┌────────

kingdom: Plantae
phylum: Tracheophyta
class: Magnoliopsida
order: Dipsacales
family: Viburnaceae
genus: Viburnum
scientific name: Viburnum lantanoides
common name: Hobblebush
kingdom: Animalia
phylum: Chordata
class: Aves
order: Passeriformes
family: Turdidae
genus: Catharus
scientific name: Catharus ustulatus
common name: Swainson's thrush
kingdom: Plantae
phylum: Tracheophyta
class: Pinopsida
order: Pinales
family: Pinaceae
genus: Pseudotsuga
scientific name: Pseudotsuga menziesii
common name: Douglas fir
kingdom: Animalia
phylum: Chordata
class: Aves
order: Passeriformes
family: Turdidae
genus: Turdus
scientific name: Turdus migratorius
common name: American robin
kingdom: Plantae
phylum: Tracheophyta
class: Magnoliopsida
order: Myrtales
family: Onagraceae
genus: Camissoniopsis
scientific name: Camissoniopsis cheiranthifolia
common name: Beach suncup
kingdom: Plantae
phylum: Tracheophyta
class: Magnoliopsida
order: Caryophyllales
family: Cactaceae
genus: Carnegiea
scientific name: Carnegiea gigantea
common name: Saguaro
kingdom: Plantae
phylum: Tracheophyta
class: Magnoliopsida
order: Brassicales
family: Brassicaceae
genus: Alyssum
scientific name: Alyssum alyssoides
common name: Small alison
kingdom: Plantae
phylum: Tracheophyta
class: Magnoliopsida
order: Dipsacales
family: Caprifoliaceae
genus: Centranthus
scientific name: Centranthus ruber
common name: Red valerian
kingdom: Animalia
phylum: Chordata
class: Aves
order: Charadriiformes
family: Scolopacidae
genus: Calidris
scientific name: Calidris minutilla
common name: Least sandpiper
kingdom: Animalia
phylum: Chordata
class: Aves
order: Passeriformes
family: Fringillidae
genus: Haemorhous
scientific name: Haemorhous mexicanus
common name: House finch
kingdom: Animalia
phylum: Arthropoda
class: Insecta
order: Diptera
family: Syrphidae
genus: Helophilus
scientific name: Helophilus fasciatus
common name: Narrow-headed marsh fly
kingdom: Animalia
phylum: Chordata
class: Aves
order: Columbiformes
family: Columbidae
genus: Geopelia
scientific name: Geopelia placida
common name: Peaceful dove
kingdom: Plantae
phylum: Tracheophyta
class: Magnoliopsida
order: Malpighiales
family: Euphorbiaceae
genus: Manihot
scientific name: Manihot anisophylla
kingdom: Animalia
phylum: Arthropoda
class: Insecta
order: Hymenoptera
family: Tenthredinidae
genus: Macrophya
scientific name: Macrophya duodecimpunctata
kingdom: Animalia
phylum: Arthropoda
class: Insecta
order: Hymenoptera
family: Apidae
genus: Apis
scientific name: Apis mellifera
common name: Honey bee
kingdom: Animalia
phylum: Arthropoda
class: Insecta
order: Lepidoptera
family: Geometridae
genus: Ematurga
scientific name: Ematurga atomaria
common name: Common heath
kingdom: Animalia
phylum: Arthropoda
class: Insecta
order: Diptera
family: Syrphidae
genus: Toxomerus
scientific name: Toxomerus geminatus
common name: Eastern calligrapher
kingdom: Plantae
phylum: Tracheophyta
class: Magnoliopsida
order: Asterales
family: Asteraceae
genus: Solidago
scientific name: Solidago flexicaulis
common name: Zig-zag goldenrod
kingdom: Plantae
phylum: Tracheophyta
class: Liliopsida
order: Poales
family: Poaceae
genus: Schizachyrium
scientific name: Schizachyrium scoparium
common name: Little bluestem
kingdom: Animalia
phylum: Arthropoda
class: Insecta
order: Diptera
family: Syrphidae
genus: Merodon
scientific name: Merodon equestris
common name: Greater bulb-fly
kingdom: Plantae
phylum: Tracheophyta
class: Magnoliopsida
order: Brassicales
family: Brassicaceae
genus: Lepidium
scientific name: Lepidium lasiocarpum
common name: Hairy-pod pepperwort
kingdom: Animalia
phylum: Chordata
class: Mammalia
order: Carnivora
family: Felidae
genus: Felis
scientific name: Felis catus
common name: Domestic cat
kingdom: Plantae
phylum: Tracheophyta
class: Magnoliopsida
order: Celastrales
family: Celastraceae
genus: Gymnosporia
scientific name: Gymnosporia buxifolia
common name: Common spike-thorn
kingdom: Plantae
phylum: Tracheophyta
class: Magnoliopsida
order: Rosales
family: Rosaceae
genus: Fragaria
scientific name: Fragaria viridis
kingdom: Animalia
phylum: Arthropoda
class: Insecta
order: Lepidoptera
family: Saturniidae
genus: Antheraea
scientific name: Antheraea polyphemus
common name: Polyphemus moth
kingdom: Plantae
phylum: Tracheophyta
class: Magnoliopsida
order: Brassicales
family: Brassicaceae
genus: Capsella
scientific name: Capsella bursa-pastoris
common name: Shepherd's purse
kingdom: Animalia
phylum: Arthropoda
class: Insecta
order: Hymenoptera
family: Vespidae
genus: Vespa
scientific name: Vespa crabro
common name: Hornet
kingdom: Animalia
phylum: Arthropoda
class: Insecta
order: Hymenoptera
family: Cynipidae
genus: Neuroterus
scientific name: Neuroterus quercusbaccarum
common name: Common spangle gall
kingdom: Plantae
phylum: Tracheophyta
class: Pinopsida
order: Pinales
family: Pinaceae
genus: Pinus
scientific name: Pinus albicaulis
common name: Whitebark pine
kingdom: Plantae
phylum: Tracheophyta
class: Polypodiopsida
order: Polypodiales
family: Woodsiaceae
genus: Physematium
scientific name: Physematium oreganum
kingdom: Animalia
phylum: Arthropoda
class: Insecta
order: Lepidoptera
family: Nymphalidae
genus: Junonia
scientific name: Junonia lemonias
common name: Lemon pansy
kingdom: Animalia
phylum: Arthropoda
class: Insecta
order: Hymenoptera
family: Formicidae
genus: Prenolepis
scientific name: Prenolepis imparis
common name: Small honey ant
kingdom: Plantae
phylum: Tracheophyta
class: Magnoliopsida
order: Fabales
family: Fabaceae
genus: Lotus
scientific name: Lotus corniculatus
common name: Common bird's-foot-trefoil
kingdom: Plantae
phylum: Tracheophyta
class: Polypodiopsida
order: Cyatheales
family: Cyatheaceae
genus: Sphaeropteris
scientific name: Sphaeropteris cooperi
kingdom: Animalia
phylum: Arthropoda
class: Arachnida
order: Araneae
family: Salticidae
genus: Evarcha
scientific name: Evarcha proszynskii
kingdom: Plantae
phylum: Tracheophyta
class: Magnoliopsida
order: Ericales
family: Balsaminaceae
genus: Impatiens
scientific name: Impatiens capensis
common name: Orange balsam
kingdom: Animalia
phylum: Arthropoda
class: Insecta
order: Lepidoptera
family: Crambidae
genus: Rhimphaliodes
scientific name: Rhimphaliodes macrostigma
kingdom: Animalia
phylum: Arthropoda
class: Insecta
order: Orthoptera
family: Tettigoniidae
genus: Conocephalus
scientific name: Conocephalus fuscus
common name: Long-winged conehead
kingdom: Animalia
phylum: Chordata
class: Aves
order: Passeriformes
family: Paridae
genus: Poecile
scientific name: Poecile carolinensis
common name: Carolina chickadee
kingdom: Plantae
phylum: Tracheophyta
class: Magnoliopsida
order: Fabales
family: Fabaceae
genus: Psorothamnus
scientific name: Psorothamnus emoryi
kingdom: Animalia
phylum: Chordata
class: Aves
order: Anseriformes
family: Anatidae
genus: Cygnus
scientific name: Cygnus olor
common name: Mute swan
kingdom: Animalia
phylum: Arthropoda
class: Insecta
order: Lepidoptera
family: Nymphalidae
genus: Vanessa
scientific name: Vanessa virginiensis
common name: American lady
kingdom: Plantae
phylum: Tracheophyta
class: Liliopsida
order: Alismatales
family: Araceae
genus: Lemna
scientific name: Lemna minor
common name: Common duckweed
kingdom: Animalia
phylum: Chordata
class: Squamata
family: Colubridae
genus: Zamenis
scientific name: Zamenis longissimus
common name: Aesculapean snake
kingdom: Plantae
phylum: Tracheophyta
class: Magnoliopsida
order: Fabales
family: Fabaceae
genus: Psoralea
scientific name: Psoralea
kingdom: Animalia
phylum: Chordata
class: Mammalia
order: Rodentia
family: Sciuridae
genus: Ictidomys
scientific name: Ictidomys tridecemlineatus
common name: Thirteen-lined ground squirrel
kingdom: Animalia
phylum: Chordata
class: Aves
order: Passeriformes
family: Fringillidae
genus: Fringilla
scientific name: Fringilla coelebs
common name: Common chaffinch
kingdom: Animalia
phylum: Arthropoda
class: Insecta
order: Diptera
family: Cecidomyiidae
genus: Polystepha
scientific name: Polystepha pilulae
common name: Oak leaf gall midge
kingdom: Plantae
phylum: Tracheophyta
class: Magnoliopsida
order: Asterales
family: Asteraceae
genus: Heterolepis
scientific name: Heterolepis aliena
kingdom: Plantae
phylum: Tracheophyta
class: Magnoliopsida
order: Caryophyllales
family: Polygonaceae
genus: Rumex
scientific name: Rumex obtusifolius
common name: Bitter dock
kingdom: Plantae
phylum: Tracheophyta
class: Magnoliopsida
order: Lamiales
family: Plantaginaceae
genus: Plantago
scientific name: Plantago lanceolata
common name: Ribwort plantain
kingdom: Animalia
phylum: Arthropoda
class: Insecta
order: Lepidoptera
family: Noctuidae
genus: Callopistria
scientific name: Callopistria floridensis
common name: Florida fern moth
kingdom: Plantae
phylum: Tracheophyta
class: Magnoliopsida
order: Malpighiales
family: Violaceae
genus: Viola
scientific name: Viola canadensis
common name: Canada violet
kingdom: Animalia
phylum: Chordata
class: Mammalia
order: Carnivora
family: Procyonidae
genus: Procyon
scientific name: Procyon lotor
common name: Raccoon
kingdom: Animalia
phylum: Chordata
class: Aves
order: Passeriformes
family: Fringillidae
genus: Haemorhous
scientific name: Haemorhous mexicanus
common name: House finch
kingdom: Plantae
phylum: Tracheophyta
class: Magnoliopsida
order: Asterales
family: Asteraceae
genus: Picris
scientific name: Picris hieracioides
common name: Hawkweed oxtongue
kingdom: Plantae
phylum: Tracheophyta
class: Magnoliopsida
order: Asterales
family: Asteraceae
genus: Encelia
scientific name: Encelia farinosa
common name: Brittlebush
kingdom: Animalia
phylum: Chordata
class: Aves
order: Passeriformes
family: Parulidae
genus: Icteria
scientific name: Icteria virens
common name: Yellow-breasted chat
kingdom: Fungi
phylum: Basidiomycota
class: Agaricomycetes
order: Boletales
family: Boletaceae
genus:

└────────

Rename "phylum" to "division" in the listing lines from the start of the listing through the line containing "scientific name: Catharus ustulatus", keeping everything else unchanged. Give back only those lines.

__ANSWER TO THE TASK__:
kingdom: Plantae
division: Tracheophyta
class: Magnoliopsida
order: Dipsacales
family: Viburnaceae
genus: Viburnum
scientific name: Viburnum lantanoides
common name: Hobblebush
kingdom: Animalia
division: Chordata
class: Aves
order: Passeriformes
family: Turdidae
genus: Catharus
scientific name: Catharus ustulatus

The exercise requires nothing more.